What you need to do
Each line of the material that mentions the word "wrist" is to be copied.
[Dataset records Boundary: Start]
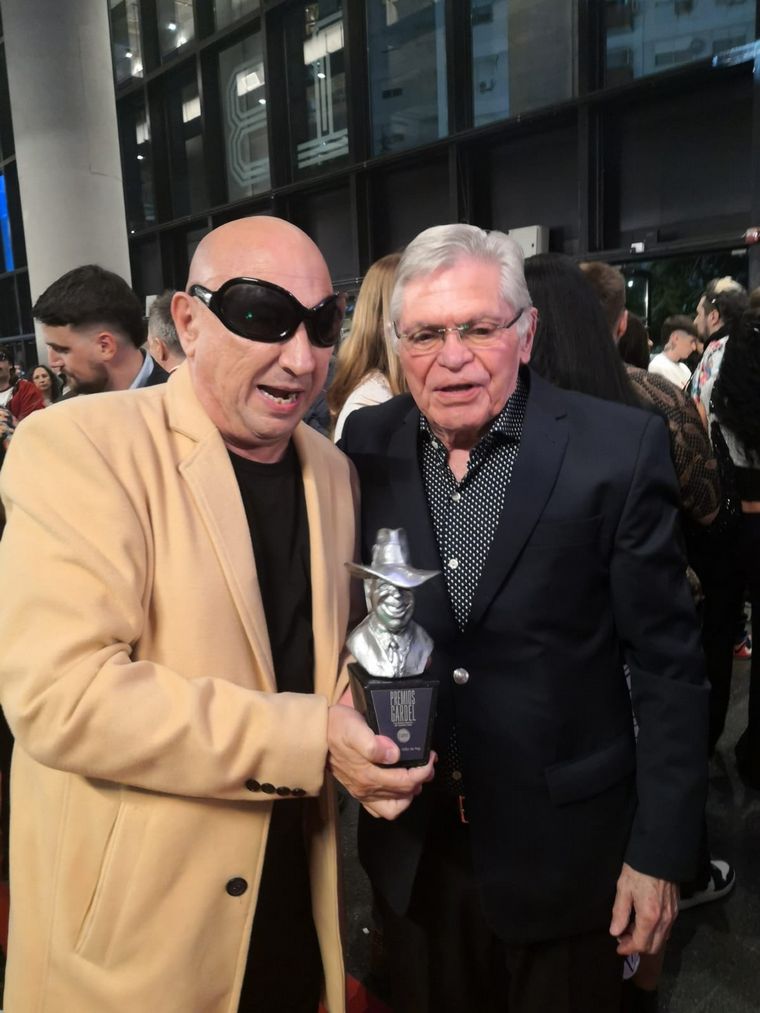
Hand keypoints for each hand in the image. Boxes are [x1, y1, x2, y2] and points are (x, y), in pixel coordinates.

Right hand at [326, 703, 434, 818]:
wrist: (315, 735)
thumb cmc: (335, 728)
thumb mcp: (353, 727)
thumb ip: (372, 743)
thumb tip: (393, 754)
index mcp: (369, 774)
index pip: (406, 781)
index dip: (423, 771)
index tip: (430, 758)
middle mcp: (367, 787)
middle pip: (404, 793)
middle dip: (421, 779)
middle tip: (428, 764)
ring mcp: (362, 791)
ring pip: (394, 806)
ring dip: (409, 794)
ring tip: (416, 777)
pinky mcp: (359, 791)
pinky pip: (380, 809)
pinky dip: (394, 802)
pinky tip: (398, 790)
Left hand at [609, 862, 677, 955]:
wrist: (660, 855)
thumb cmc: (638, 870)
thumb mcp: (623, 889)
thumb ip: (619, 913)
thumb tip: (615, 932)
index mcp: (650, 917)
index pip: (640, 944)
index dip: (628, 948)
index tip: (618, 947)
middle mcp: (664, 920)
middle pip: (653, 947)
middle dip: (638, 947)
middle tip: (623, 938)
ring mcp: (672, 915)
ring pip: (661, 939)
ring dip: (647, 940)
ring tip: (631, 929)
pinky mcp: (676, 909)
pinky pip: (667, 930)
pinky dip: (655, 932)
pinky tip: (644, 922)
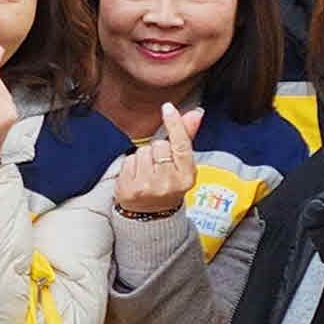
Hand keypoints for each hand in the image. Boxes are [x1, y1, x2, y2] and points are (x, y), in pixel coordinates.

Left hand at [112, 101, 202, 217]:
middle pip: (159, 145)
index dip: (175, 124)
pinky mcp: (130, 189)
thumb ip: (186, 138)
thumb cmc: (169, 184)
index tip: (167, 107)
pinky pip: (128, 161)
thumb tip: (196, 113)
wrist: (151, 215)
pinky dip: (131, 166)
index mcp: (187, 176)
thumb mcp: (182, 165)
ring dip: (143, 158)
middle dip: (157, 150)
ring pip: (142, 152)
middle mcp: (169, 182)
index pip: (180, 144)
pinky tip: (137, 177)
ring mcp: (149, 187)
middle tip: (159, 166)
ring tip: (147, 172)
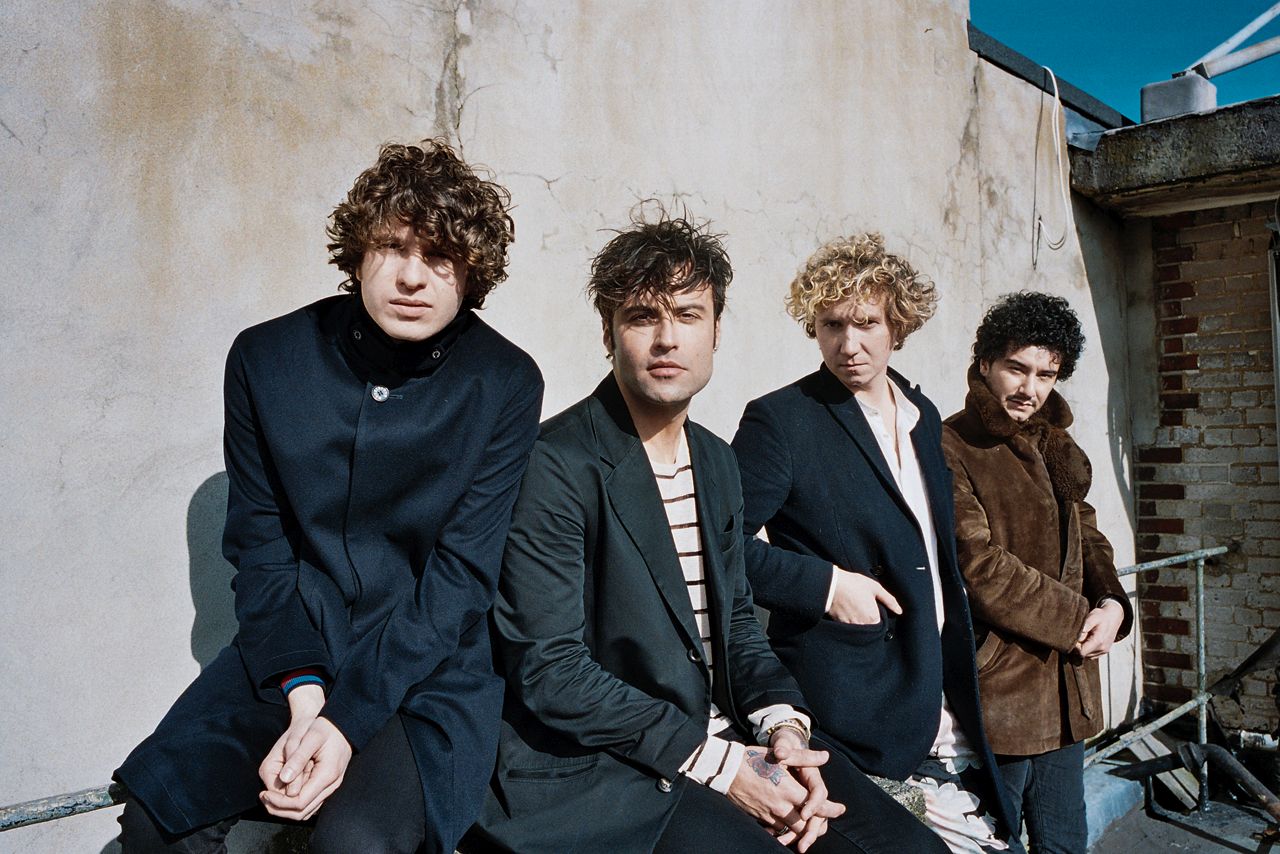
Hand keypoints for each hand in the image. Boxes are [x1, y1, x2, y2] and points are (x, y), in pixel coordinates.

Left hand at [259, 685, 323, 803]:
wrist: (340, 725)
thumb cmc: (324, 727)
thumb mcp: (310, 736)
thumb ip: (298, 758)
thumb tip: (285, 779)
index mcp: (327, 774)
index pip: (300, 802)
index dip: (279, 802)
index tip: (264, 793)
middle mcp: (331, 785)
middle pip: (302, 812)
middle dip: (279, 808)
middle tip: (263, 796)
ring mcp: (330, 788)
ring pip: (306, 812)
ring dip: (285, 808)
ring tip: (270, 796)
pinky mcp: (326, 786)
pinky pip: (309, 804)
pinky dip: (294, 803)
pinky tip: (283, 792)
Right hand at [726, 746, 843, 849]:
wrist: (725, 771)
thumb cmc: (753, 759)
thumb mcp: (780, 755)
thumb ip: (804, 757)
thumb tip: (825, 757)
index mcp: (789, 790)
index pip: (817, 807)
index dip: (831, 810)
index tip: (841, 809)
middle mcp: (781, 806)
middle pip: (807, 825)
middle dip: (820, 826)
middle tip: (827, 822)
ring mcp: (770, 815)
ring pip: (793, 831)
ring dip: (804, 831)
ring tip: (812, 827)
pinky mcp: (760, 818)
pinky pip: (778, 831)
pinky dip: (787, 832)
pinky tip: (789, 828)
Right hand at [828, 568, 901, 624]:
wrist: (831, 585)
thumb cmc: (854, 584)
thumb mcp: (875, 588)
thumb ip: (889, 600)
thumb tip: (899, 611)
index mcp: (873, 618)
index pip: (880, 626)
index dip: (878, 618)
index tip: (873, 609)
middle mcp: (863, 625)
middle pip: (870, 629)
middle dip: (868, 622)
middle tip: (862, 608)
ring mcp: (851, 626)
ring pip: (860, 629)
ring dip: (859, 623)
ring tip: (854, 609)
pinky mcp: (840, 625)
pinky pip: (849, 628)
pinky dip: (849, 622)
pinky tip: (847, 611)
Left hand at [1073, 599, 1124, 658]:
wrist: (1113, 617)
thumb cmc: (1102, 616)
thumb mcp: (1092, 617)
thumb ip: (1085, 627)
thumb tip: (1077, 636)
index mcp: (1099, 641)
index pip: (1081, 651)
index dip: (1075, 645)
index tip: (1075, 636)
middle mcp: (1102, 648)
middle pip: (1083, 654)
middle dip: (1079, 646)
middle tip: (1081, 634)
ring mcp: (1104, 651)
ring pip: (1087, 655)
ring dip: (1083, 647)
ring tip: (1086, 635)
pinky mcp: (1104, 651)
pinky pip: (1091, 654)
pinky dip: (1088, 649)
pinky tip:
[Dataset records Boundary: End]
Answer for this exercise
wrist: (315, 735)
wrist: (660, 855)
wrist: (151, 215)
wrist: (340, 725)
wrist: (725, 771)
wrist: (831, 585)
wrist: (1113, 617)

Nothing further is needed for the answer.